USMC Adopts New Open-tip 'SOST' 5.56 Ammo

After learning that M855 NATO ammo does not perform well from short-barreled rifles such as the M4 carbine, the U.S. Marine Corps has started issuing a new type of 5.56×45 ammo to its troops in Afghanistan. The new SOST (Special Operations Science and Technology) ammo, officially designated MK 318 MOD 0 “Cartridge, Caliber 5.56mm Ball, Carbine, Barrier”, features a different open-tip 62mm bullet. The new bullet, with a lead core (in the top half) and solid copper bottom half, is similar to hunting bullets such as Federal’s Trophy Bonded Bear Claw. The SOST bullet was designed by Federal/ATK, which will produce the loaded ammunition.

SOST 5.56 ammo

The new SOST ammo was first developed for use by SOCOM (Special Operations) in the SCAR rifle, which has a short, 13.8″ barrel. Even in short-barreled rifles, the SOST provides impressive ballistics — achieving 2925 fps in a 14″ barrel. Compared to M855 ball ammo, SOST rounds are more lethal when shot from short-barreled rifles. According to the Marine Times, SOST ammunition delivers “consistent, rapid fragmentation which shortens the time required to cause incapacitation of enemy combatants”. Using an open-tip design common with some sniper ammunition, SOST rounds are designed to be “barrier blind”, meaning they stay on target better than existing M855 rounds after penetrating windshields, car doors and other objects. This is important to troops in the Middle Eastern theater who must engage insurgents inside vehicles or hiding behind barriers.

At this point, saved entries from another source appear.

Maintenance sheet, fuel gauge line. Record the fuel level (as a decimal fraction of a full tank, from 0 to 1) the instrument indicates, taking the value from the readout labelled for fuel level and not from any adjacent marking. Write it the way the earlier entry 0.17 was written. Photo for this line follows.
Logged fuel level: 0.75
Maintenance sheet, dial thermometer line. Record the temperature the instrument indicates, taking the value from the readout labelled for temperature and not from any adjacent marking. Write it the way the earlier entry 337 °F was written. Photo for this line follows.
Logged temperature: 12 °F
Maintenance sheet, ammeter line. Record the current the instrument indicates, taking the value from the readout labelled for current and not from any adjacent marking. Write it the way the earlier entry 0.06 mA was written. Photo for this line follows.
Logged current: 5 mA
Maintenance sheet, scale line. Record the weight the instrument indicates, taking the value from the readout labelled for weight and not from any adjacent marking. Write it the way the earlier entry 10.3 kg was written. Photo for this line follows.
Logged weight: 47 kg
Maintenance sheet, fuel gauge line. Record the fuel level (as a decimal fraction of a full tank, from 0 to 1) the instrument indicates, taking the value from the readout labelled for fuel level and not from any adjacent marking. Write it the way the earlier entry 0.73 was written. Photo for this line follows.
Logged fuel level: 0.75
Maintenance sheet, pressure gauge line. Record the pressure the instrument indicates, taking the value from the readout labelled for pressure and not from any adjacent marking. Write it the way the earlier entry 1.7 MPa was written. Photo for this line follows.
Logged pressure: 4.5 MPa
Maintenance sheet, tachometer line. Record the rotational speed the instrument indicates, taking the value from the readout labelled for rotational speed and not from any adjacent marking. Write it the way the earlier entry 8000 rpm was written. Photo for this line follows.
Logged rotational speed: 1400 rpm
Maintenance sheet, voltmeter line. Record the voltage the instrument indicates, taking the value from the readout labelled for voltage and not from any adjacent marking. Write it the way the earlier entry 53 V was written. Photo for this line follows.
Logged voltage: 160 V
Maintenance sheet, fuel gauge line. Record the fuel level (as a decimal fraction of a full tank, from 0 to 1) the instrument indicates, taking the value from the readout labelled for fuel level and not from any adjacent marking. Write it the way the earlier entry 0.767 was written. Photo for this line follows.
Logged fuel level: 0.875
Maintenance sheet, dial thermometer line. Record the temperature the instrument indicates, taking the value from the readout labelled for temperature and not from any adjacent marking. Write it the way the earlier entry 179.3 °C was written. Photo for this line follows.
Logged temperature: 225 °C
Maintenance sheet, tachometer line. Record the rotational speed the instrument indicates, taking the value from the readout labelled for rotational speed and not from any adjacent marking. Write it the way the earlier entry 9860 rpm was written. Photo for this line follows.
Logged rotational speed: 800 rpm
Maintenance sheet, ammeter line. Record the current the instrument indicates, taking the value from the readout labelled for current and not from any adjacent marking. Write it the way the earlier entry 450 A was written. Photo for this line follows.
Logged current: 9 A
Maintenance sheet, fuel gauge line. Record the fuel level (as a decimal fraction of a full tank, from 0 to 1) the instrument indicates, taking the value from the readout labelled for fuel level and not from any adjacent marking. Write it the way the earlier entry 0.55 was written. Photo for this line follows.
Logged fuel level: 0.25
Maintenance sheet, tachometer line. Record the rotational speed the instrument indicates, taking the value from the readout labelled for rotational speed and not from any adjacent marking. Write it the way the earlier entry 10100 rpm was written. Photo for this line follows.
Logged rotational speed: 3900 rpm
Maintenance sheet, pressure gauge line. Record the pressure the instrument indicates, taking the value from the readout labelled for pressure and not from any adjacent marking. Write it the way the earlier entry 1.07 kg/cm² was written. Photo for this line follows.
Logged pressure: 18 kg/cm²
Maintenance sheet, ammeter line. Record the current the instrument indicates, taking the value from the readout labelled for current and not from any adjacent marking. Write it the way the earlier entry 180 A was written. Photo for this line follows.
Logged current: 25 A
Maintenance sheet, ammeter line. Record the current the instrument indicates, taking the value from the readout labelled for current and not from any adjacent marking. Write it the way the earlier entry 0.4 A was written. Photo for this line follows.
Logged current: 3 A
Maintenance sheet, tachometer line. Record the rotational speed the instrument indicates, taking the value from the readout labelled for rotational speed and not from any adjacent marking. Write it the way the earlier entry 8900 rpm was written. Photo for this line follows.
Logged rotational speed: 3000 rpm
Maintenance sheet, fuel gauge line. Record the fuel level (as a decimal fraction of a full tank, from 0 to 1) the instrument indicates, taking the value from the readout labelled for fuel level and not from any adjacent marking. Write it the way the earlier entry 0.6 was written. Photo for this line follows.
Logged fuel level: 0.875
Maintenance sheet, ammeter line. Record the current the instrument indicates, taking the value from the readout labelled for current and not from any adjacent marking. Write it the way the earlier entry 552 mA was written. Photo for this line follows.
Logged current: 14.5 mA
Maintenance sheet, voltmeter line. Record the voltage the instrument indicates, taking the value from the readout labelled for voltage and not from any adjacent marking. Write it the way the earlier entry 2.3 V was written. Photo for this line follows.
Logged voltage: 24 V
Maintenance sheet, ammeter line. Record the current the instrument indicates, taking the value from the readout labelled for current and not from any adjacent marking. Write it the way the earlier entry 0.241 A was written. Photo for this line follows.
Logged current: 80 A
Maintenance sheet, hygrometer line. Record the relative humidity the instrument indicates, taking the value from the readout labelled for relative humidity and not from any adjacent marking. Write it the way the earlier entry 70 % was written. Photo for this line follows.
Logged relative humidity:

In Afghanistan, the USMC will issue SOST ammo for both the short-barreled M4 carbine as well as the original, full-length M16A4. The Corps purchased a “couple million” SOST rounds as part of a joint $6 million, 10.4-million-round buy in September — enough to last the service several months in Afghanistan.

M855 Criticized by Ground Troops and Pentagon Testers
The standard Marine 5.56 round, the M855, was developed in the 1970s and approved as an official NATO round in 1980. In recent years, however, it has been the subject of widespread criticism from troops, who question whether it has enough punch to stop oncoming enemies.

In 2002, shortcomings in the M855’s performance were detailed in a report by Naval Surface Warfare Center Crane, Ind., according to Navy Department documents. Additional testing in 2005 showed shortcomings. The Pentagon issued a request to industry for improved ammunition the following year.